Supplied records Start Marker

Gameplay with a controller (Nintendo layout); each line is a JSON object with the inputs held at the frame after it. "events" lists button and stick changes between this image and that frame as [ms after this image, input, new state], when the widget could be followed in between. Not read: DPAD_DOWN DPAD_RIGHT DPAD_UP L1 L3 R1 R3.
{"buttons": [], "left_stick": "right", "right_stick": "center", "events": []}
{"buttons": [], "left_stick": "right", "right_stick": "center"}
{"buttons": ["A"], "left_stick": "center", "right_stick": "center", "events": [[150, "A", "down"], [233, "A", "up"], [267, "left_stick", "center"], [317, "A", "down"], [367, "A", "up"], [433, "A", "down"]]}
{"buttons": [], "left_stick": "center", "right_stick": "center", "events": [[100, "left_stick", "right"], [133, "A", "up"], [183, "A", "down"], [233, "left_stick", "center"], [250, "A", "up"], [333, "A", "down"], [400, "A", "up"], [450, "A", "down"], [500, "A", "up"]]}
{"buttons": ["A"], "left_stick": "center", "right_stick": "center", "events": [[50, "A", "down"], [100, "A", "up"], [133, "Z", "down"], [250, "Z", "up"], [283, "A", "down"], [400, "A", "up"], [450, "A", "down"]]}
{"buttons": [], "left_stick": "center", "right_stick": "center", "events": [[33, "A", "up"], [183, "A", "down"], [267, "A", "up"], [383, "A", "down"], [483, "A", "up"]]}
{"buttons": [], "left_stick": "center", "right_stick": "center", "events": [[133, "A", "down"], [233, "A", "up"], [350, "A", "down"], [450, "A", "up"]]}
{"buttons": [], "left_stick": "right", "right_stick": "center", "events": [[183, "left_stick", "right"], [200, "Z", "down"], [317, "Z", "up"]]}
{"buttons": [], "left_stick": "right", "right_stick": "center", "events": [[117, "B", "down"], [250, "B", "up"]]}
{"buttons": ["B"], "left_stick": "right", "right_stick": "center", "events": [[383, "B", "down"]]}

Supplied records End Marker

Transcribe all the entries exactly, as they stand.

- [The completed task]
Gameplay with a controller (Nintendo layout); each line is a JSON object with the inputs held at the frame after it. "events" lists button and stick changes between this image and that frame as [ms after this image, input, new state], when the widget could be followed in between. Not read: DPAD_DOWN DPAD_RIGHT DPAD_UP L1 L3 R1 R3.
{"buttons": [], "left_stick": "right", "right_stick": "center", "events": []}
{"buttons": [], "left_stick": "right", "right_stick": "center"}
{"buttons": ["A"], "left_stick": "center", "right_stick": "center", "events": [[150, "A", "down"], [233, "A", "up"], [267, "left_stick", "center"], [317, "A", "down"], [367, "A", "up"], [433, "A", "down"]]}
{"buttons": [], "left_stick": "center", "right_stick": "center", "events": [[100, "left_stick", "right"], [133, "A", "up"], [183, "A", "down"], [233, "left_stick", "center"], [250, "A", "up"], [333, "A", "down"], [400, "A", "up"], [450, "A", "down"], [500, "A", "up"]]}
{"buttons": ["A"], "left_stick": "center", "right_stick": "center", "events": [[50, "A", "down"], [100, "A", "up"], [133, "Z", "down"], [250, "Z", "up"], [283, "A", "down"], [400, "A", "up"], [450, "A", "down"]]}
{"buttons": [], "left_stick": "center", "right_stick": "center", "events": [[33, "A", "up"], [183, "A", "down"], [267, "A", "up"], [383, "A", "down"], [483, "A", "up"]]}
{"buttons": [], "left_stick": "center", "right_stick": "center", "events": [[133, "A", "down"], [233, "A", "up"], [350, "A", "down"], [450, "A", "up"]]}
{"buttons": [], "left_stick": "right", "right_stick": "center", "events": [[183, "left_stick", "right"], [200, "Z", "down"], [317, "Z", "up"]]}
{"buttons": [], "left_stick": "right", "right_stick": "center", "events": [[117, "B", "down"], [250, "B", "up"]]}
{"buttons": ["B"], "left_stick": "right", "right_stick": "center", "events": [[383, "B", "down"]]}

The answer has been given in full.